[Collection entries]
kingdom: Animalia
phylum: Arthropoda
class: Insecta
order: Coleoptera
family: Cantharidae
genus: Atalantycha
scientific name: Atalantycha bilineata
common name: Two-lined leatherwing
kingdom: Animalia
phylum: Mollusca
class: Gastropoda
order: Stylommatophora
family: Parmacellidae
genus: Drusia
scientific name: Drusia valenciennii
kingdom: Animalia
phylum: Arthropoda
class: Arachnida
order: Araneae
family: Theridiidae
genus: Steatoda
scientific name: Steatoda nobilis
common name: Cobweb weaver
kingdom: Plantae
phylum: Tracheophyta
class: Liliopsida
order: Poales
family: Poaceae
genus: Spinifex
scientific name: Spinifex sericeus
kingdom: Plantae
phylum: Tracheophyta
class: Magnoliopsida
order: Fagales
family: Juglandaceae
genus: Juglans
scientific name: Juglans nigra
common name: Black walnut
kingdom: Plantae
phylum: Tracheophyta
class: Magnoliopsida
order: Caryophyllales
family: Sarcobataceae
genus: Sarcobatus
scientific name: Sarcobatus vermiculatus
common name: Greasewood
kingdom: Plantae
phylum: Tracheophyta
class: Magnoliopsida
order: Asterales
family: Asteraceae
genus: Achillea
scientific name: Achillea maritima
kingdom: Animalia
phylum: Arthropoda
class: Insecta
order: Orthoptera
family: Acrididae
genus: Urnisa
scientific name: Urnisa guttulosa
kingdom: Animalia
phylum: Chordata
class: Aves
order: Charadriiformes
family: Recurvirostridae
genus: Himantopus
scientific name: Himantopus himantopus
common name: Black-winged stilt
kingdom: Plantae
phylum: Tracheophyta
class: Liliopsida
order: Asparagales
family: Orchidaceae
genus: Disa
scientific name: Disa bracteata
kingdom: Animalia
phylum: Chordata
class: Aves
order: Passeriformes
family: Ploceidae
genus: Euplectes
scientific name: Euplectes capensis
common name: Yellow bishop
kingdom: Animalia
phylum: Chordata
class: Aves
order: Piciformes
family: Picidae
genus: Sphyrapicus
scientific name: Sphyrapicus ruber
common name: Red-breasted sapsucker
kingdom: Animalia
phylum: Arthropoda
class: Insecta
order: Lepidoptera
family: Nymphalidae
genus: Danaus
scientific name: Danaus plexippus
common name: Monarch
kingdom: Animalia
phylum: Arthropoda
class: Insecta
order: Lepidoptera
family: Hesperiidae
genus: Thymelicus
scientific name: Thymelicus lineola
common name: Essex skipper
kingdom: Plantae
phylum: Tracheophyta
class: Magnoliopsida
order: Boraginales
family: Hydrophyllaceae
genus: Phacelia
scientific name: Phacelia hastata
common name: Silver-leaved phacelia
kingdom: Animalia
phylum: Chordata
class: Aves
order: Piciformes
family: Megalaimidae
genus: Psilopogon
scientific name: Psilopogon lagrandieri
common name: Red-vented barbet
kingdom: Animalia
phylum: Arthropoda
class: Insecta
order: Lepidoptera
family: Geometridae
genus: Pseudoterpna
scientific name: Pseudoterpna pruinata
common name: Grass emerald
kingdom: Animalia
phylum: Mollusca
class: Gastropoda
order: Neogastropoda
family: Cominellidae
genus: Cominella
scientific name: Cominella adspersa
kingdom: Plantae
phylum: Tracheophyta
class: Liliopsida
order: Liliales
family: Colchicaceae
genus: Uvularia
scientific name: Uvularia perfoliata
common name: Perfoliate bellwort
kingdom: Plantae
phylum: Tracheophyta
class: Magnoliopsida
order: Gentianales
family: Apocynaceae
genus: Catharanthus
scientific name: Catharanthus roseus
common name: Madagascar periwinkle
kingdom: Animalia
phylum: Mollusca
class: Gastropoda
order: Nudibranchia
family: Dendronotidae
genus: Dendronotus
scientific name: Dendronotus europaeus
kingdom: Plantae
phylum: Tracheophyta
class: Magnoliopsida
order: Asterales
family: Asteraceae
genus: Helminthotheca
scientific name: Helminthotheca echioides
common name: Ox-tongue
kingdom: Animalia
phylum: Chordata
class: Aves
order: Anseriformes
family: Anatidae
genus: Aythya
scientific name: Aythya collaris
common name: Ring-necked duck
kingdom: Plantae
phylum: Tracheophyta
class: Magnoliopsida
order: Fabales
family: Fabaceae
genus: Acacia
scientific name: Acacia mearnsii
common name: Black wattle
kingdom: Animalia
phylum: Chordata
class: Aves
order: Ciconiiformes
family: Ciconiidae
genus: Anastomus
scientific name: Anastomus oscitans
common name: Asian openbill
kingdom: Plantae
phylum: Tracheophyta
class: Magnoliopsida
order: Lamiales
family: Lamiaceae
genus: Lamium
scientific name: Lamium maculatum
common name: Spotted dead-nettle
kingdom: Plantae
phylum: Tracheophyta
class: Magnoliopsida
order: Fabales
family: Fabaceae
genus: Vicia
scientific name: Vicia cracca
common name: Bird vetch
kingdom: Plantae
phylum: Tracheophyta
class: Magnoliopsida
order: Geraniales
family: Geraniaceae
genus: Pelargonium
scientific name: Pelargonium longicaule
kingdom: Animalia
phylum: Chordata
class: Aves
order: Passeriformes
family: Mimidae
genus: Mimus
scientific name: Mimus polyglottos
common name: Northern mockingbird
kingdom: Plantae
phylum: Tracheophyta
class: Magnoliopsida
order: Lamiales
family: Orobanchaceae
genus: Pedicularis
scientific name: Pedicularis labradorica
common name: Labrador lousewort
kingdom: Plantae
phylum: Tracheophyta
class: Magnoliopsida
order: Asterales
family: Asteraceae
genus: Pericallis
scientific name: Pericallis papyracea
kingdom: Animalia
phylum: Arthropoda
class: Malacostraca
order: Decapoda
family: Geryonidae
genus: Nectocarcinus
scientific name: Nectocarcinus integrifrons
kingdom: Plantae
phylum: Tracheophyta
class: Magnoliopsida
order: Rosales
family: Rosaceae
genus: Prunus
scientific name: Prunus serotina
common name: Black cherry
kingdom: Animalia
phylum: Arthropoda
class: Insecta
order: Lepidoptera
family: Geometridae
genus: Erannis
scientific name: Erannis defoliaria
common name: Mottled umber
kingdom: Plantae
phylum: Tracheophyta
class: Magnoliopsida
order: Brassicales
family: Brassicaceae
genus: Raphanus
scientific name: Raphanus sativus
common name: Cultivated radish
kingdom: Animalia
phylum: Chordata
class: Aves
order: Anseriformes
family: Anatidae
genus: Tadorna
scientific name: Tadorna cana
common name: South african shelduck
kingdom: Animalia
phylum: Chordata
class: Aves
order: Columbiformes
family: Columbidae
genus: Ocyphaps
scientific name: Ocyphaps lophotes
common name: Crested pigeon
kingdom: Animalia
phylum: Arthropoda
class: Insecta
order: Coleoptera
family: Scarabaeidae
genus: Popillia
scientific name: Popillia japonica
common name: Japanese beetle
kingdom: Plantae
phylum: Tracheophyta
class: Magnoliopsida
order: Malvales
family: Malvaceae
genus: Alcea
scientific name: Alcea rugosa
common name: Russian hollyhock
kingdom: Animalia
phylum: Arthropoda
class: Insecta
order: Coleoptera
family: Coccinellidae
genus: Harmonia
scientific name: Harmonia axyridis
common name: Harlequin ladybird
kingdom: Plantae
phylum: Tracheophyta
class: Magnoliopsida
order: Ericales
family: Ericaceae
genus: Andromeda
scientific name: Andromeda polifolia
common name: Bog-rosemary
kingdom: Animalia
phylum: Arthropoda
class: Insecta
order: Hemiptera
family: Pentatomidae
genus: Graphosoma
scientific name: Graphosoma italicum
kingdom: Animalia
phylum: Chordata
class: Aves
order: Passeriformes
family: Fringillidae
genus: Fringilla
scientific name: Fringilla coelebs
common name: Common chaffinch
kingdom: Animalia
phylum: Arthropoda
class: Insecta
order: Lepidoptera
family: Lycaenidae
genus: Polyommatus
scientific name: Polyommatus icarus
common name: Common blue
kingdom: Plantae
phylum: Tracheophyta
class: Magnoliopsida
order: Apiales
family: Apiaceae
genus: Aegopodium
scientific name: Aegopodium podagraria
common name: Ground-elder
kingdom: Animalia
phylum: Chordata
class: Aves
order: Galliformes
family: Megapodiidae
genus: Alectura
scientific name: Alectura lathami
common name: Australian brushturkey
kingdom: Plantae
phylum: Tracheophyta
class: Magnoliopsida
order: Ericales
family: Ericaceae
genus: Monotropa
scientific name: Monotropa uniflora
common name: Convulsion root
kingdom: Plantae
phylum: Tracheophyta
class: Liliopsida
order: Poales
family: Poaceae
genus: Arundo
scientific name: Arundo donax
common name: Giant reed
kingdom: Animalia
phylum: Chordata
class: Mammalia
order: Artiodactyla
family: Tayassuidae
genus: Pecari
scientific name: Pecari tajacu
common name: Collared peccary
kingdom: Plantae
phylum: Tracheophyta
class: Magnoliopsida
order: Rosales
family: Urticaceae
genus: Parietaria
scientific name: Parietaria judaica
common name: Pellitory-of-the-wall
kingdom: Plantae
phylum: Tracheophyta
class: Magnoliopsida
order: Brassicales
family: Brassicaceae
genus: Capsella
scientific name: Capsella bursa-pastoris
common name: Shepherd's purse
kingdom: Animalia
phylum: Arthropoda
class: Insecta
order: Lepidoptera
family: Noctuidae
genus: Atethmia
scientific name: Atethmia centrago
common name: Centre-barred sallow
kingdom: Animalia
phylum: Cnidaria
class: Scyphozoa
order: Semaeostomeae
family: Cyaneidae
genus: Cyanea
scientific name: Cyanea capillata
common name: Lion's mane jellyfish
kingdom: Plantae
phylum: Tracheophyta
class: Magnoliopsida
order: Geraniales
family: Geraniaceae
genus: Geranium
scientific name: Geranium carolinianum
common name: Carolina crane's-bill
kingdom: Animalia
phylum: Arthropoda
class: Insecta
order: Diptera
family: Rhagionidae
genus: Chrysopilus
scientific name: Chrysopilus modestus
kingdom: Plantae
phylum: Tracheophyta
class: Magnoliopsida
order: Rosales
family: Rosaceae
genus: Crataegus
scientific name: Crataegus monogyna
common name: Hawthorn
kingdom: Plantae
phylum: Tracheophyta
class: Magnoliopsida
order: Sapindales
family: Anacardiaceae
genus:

Task brief –
Copy word for word the lines that begin with the one containing "scientific name: Nectocarcinus integrifrons" and end with the one containing "family: Fringillidae", including both of those lines.

Expected answer –
scientific name: Nectocarcinus integrifrons
kingdom: Plantae
phylum: Tracheophyta
class: Magnoliopsida
order: Rosales
family: Rosaceae
genus: Prunus
scientific name: Prunus serotina
common name: Black cherry
kingdom: Animalia
phylum: Arthropoda
class: Insecta
order: Lepidoptera
family: Geometridae
genus: Erannis
scientific name: Erannis defoliaria
common name: Mottled umber
kingdom: Plantae
phylum: Tracheophyta
class: Magnoliopsida
order: Brassicales
family: Brassicaceae
genus: Raphanus
scientific name: Raphanus sativus
common name: Cultivated radish
kingdom: Animalia
phylum: Chordata
class: Aves
order: Anseriformes
family: Anatidae
genus: Tadorna
scientific name: Tadorna cana
common name: South african shelduck
kingdom: Animalia
phylum: Chordata
class: Aves
order: Columbiformes
family: Columbidae
genus: Ocyphaps
scientific name: Ocyphaps lophotes
common name: Crested pigeon
kingdom: Animalia
phylum: Arthropoda
class: Insecta
order: Coleoptera
family: Scarabaeidae
genus: Popillia
scientific name: Popillia japonica
common name: Japanese beetle
kingdom: Plantae
phylum: Tracheophyta
class: Magnoliopsida
order: Malvales
family: Malvaceae
genus: Alcea
scientific name: Alcea rugosa
common name: Russian hollyhock
kingdom: Animalia
phylum: Arthropoda
class: Insecta
order: Coleoptera
family: Coccinellidae
genus: Harmonia
scientific name: Harmonia axyridis
common name: Harlequin ladybird
kingdom: Plantae
phylum: Tracheophyta
class: Magnoliopsida
order: Ericales
family: Ericaceae
genus: Andromeda
scientific name: Andromeda polifolia
common name: Bog-rosemary
kingdom: Animalia
phylum: Arthropoda
class: Insecta
order: Hemiptera
family: Pentatomidae
genus: Graphosoma
scientific name: Graphosoma italicum
kingdom: Animalia
phylum: Chordata
class: Aves
order: Passeriformes
family: Fringillidae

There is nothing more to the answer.